Frankly, we’re still dealing with new-enough models — or big-enough guesses about the future baked into business models — that it’s hard to really value the most uncertain (and therefore most exciting) companies, let alone cryptocurrencies. Let’s discuss.


Root is what put the idea that no one knows what anything is worth back our heads recently. (Regular Exchange readers will recall that we’ve touched on the concept before. Old Crunchbase News heads will remember us chatting about the topic even further back.)

The neoinsurance company priced its IPO at $27 per share, above its target range. After adding around a billion to its coffers, it wound up valued at around $7 billion, depending on how you counted up its shares. That was about double the price at which the company was valued back in August 2019, when a $350 million round put its value at $3.65 billion.

And today? Root is worth about $2.6 billion, per Yahoo Finance. What an up-and-down saga! But over the same period, Root has done pretty much what it said it was going to do: It has used tech to improve its loss ratio and loss-adjustment expenses as a percent of premiums while scaling its earned and written premium results and, at last in its fiscal 2020, generating positive contribution from its service.

All that and, as noted above, it also posted performance figures that in its most recent quarter beat expectations. And yet it’s worth just over $10 a share today. Sure, there’s some nuance to how the company handles premiums and how that impacts GAAP revenue, but it’s an insurance company. Either understand the industry or get the fuck out. So, what gives? Why is Root worth so much less now than it was?

I have no idea.

What seems clear is that the company’s various investors have been wagering for a long time that Root’s tech will eventually allow it to build a more-profitable-than-its-peers-per-dollar-of-premium insurance company. That the market is losing interest in the concept at this point, after helping the company raise lots of money in 2020 to help it reach its full potential, is just odd.

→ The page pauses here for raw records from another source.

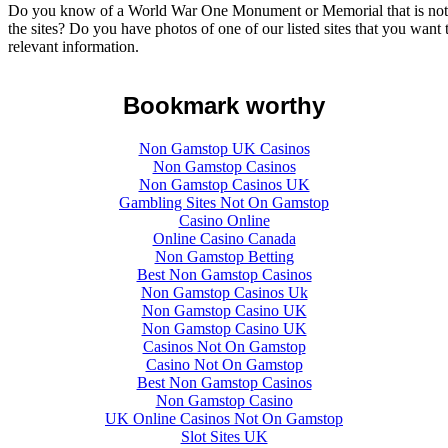
Do you know of a World War One Monument or Memorial that is not lis
the sites? Do you have photos of one of our listed sites that you want
relevant information.
Bookmark worthy
Non Gamstop UK Casinos
Non Gamstop Casinos
Non Gamstop Casinos UK
Gambling Sites Not On Gamstop
Casino Online
Online Casino Canada
Non Gamstop Betting
Best Non Gamstop Casinos
Non Gamstop Casinos Uk
Non Gamstop Casino UK
Non Gamstop Casino UK
Casinos Not On Gamstop
Casino Not On Gamstop
Best Non Gamstop Casinos
Non Gamstop Casino
UK Online Casinos Not On Gamstop
Slot Sites UK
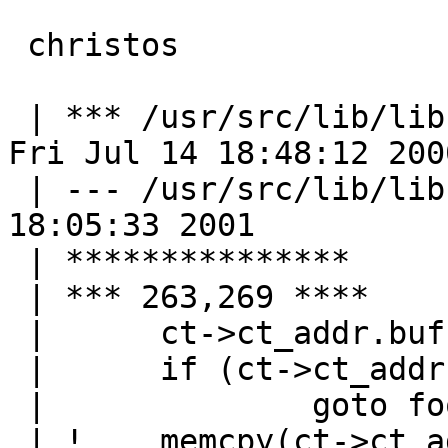
 christos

Coinbase’s declines, you could argue, are due to the decline in the price of Bitcoin since the company’s direct listing, but the cryptocurrency is today worth around $50,000, up from around $7,500 a year ago. Surely Coinbase baked some variance in the price of crypto into its valuation? If the recent dip is to blame, Coinbase stock is going to have a hell of a public life.

After all, the company was incredibly clear that some swings in the value of cryptos would occur!

In Coinbase’s case, there are two ways to think about its value. The first is based on an estimation that the consumer trading volume of cryptocurrencies will continue to rise over the coming quarters. If that’s your take, Coinbase should be able to grow like mad. That’s what its early Q1 2021 numbers seemed to indicate before its direct listing, and the sentiment drove its value. Did all those folks give up since? I doubt it. But the value of Coinbase has fallen enough that you have to wonder how much growth has been removed from its worth in its repricing.

Everyone is just guessing when it comes to the future of cryptocurrencies. So perhaps that’s why the value of Coinbase has been so volatile. If everyone is just taking a stab, is anyone really wrong?

The UiPath portion of our chat has been written about enough lately to avoid a reprise, but whatever bankers talked the company into an early IPO price range as low as $43 should be forced to give back their bonuses.

One small note, however, because I can’t help myself: UiPath’s share price is a wager that it manages to leave robotic process automation behind as the tech’s importance fades thanks to an accelerating digital transformation among companies big and small, and improvements to software in general. It appears that the public markets are very bullish on the company executing that evolution. We’ll see!

This is why I only buy index funds. No one knows what anything (interesting) is worth.